Extract:
★ ★ ★ ★ ★

Teenagers are weird.
I like them. I teach high school; it’s not a job where you’ll last long if you don’t like the target demographic. But they are weird. Half their brains are all grown up and the other half is stuck in childhood. Not always the right parts. They are fiercely loyal, especially to their friends, and they’re at the point where they are developing their own world. Parents not allowed. Except when they get stuck, of course. If you’re lucky.
Detective Stephen Moran is stuck in one of the least desired police departments: cold cases. One day, Holly Mackey, daughter of supreme undercover mugwump Frank Mackey, walks into his office carrying a picture of a boy, with the words I KNOW WHO KILLED HIM neatly written underneath. The boy in the picture was found murdered one year ago on the grounds of Holly’s prestigious hoity-toity boarding school. Together with detective Antoinette Conway, Stephen investigates the opaque world of a girl’s boarding school, with Frank Mackey breathing down his neck.
This was not my favourite French novel. I mostly like her books, though some of them have the tendency to become a tad over-ponderous and they’re about as cheerful as a hearse with a punctured tire. That, I can deal with. What I found harder to swallow here is the way the girls act. It’s about 80% realistic and 20% completely over the top (except for the obligatory Mean Girls, who are 5% realistic and 95% completely over the top). But the atmosphere is a bit too ethereal Hogwarts-y to be entirel convincing.

★ ★ ★ ★ ★

Stored records:
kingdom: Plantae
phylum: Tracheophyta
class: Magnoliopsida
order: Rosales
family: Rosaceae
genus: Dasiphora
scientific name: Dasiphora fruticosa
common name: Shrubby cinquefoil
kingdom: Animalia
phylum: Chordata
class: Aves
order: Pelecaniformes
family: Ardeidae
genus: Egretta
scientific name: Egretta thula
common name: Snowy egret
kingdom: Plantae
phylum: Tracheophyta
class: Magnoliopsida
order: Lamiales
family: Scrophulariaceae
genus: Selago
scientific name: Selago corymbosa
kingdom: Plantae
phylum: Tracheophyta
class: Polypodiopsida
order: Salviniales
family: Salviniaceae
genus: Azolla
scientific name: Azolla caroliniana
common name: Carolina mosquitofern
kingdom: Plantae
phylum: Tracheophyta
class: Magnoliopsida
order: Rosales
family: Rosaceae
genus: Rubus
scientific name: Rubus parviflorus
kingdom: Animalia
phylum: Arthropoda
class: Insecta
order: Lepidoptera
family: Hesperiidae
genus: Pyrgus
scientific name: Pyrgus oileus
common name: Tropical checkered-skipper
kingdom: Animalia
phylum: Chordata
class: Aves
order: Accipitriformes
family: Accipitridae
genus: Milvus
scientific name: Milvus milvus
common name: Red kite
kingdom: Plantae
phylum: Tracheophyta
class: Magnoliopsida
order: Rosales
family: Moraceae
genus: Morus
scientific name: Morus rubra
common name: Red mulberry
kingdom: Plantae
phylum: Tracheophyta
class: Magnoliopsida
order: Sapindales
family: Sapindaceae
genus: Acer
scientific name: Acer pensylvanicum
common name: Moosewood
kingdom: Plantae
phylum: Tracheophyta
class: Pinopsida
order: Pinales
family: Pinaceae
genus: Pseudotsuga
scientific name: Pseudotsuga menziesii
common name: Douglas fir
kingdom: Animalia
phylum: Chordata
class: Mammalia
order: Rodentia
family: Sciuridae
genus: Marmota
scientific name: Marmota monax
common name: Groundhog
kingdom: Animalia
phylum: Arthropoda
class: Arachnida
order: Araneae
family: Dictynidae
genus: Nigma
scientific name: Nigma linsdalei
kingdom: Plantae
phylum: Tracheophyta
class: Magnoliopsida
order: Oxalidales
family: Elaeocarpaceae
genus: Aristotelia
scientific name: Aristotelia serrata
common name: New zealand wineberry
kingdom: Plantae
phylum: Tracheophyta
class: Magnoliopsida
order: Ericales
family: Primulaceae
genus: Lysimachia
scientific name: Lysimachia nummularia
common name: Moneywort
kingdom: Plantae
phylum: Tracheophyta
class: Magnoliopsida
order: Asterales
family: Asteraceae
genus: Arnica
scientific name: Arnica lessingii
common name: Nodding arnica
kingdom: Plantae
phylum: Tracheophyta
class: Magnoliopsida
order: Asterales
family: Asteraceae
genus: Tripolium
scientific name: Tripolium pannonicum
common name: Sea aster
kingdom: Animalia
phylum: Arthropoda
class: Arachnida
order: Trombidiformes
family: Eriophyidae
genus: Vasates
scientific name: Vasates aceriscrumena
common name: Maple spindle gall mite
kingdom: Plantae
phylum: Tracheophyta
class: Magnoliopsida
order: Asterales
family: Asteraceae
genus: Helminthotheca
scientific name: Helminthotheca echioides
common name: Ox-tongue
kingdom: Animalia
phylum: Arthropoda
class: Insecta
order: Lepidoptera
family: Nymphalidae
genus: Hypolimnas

★ ★ ★ ★ ★

Your tasks:
• A. For each statement about the book review, say yes or no depending on whether it agrees with the review, and quote the deciding words from the review: (i) The reviewer teaches high school. (ii) Holly Mackey is the daughter of Frank Mackey. (iii) The boy in the picture was found murdered two years ago.
• B. Format the lines of the entries as a JSON list of strings, one string per line and blank lines left out, from the line with "genus: Morus" up to and including the line with "common name: Douglas fir".
The review and the entries were taken from separate sources.

Task solutions:
• A.
(i) Yes: "I teach high school"
(ii) Yes: "Holly Mackey, daughter of supreme undercover mugwump Frank Mackey"
(iii) No: "The boy in the picture was found murdered one year ago"

• B.
[
  "genus: Morus",
  "scientific name: Morus rubra",
  "common name: Red mulberry",
  "kingdom: Plantae",
  "phylum: Tracheophyta",
  "class: Magnoliopsida",
  "order: Sapindales",
  "family: Sapindaceae",
  "genus: Acer",
  "scientific name: Acer pensylvanicum",
  "common name: Moosewood",
  "kingdom: Plantae",
  "phylum: Tracheophyta",
  "class: Pinopsida",
  "order: Pinales",
  "family: Pinaceae",
  "genus: Pseudotsuga",
  "scientific name: Pseudotsuga menziesii",
  "common name: Douglas fir"
]